It’s comforting to know that South Africa now has a formal, cabinet-approved digital migration policy, and even more so that our digital TV future will be curated by a Digital Dzonga (“digital south”) Advisory Council, drawn from the industry, labour and public, and reporting to the Minister of Communications.
The announcement will come as a relief to the industry, as so much was on hold pending the details. Most positive of all is the Government’s commitment to inclusiveness, and its decision to subsidise the set-top boxes that are needed to convert digital broadcast signals into analogue signals that can be received by existing TV sets. The poorest of the poor, estimated at 4,5-million of the country’s 7,5-million TV-viewing households, will pay around R250 for a set-top box as opposed to the commercial price of R700. This is one of the few technology policy decisions of recent years that has the likely effect of benefiting the poorest of the poor, although much can also be said about the appropriateness of the pricing. But reading the detail of the Broadcasting Digital Migration Policy, it is in fact one of the first positive initiatives towards narrowing the digital divide. But it also has the potential of further frustrating precisely those it is intended to benefit.

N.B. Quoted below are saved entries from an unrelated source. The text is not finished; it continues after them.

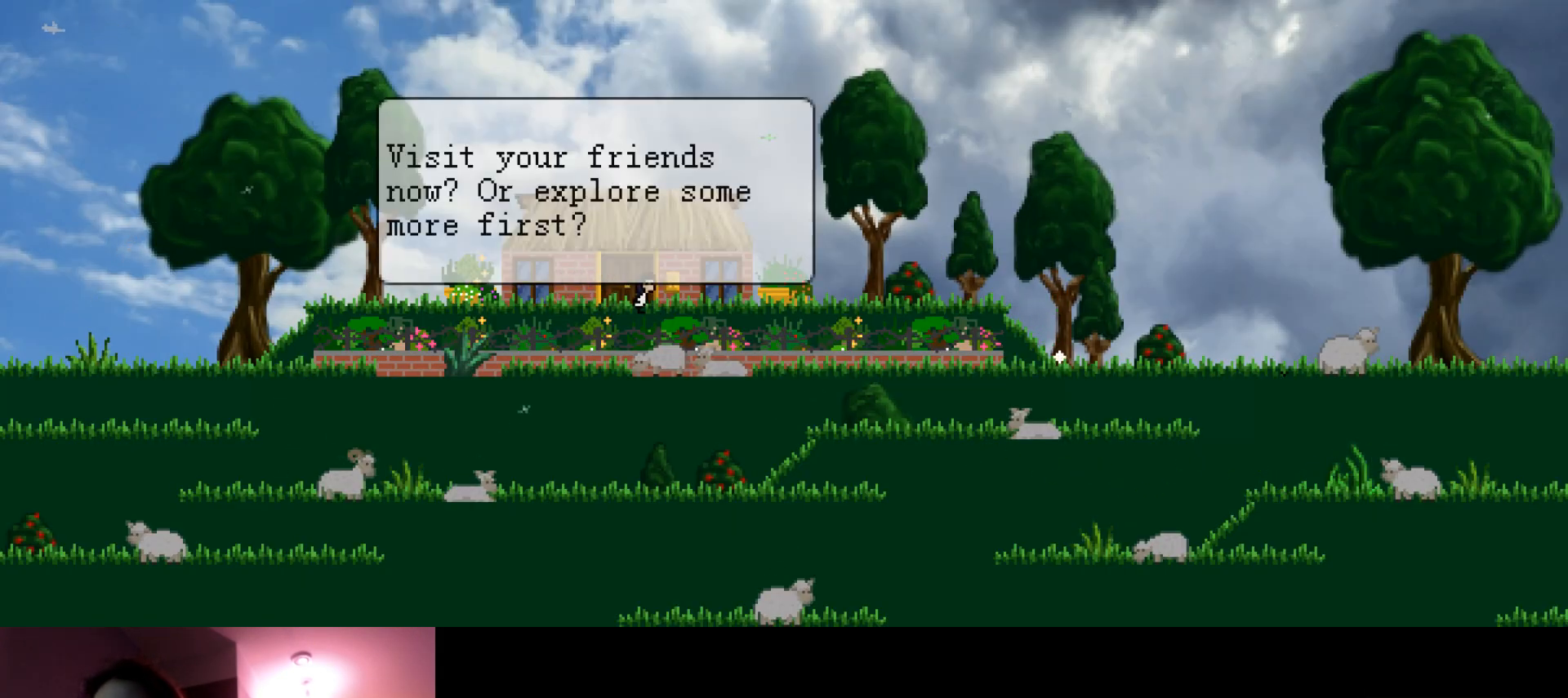
{"keys": ["left", "up"], "events": [[100, "right", "up"], [150, "left", "down"]]}
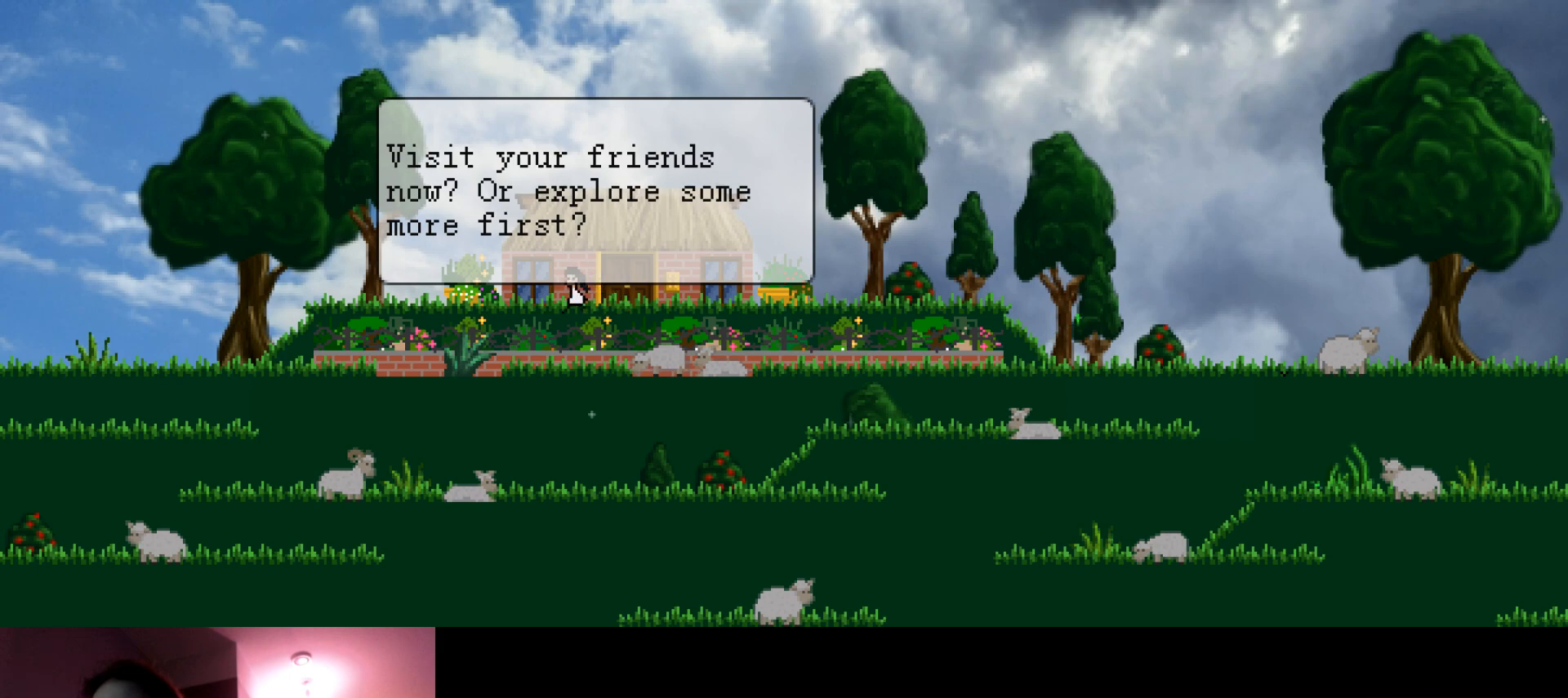
{"keys": ["left", "s", "up"], "events": [[450, "s", "down"]]}
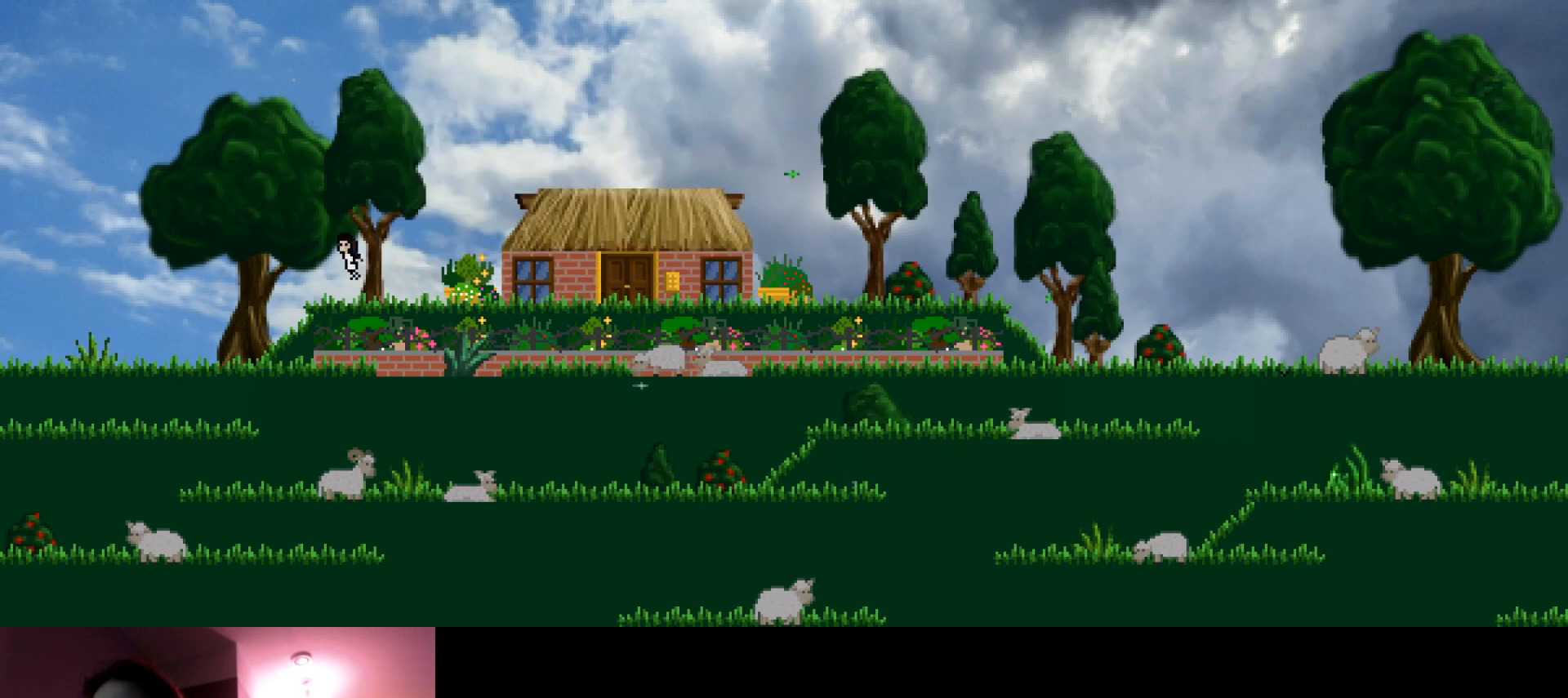
{"keys": ["left", "s", "up"], "events": []}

It’s been obvious since digital migration was first announced in 2007 that the deadline for switching off analogue TV signal — November 1 2011 — is far too short. Transformation of the electronics industry in order to include disadvantaged sectors of society is the first requirement of Cabinet, and that must still take place before the set top-boxes are produced. Then, the set-top boxes must first not only be produced, but also be approved, before roll-out can begin. Roll-out is projected to start around mid-2009, giving us just over two years to get the boxes not only to around 7-million households in total, but as part of that total, around 4,5-million subsidised boxes to the poorest of the poor – all of whom have to qualify for the subsidy according to a process yet to be set out.

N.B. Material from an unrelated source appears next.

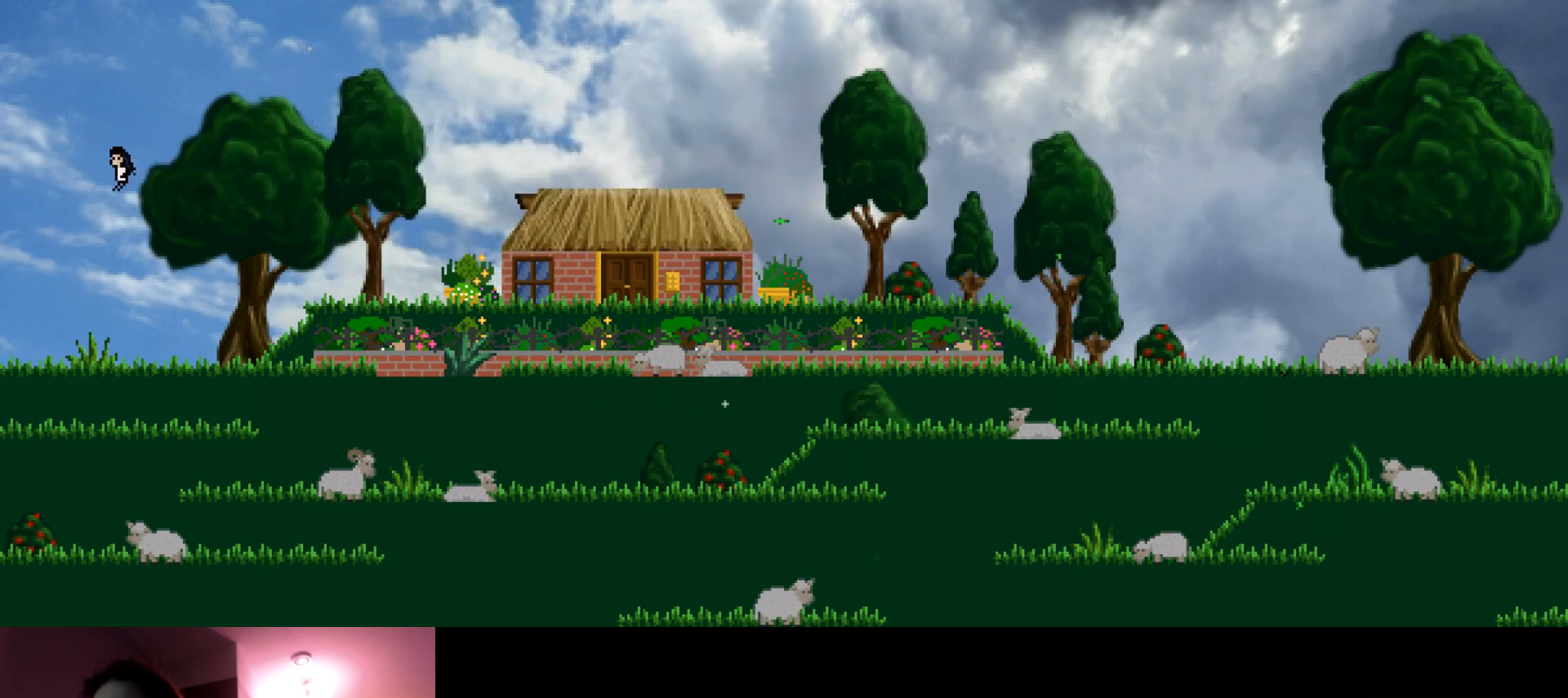
{"keys": ["left", "up"], "events": [[450, "s", "up"]]}
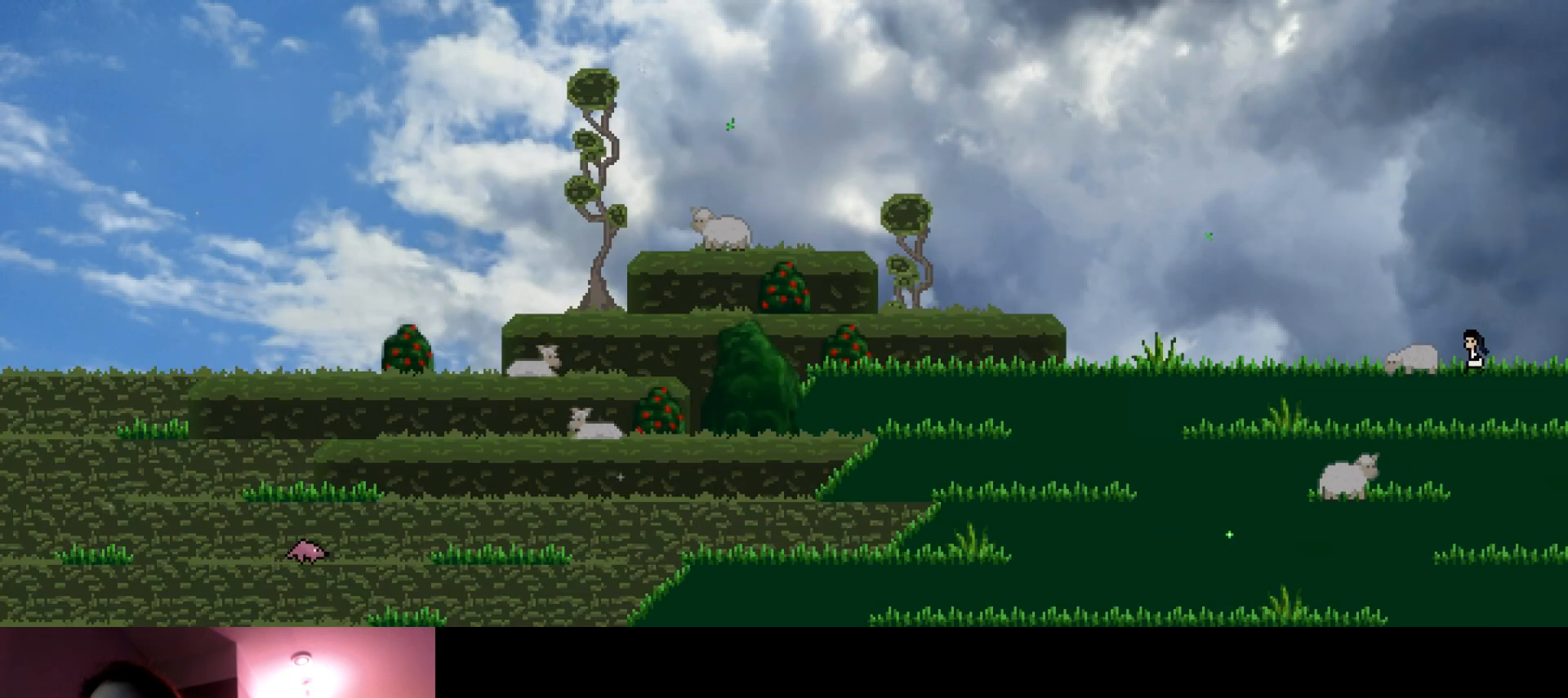
{"keys": ["left", "up"], "events": [[66, "s", "down"], [416, "s", "up"]]}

We need to learn from recent history that mass roll-outs of this kind don’t work in a very short time frame. From the debacles of the driver’s licenses and vehicle registration systems to the FICA requirements at banks and the failures associated with HANIS (the Home Affairs National Identification System) and RICA (the Regulation of Interception of Communications and Provision of Communication-Related Information Act — the act requiring full identification and address details with purchase of SIM cards from July 2006), it is clear that mass conversion needs a carefully phased approach. FICA and RICA were only about getting information from customers, for whom the banks and cellphone companies already had contact information. Here we are expecting a mass roll-out that requires both information and product distribution in an environment where most of the beneficiaries are rural or deep-rural households.
Even when the analogue switch off date of November 2011 was first announced in 2007, it appeared too ambitious. With time, we are seeing just how much more ambitious it is. Given that the global deadline for analogue switch-off is 2015, and given the huge logistic challenges the roll-out poses, a 2013 or even 2014 deadline would have been more appropriate.
While there is no shame in the government pushing the deadline back, there is a great deal of embarrassment, frustration and resistance to be had in chasing a deadline that may well result in millions of South Africans fearing that they are about to be left behind. Announce an extension now and we will all nod our heads in sympathy and approval. Announce it on 31 October 2011, and we will have a populace baying for blood.
The combination of the ambitious roll-out and the seemingly high cost will not jeopardise digital migration as such, but it means that by the time the deadline arrives in 2011, the digital migration landscape will probably still be a construction site. Instead of helping us cross the digital divide, it may find us still sitting in a digital donga.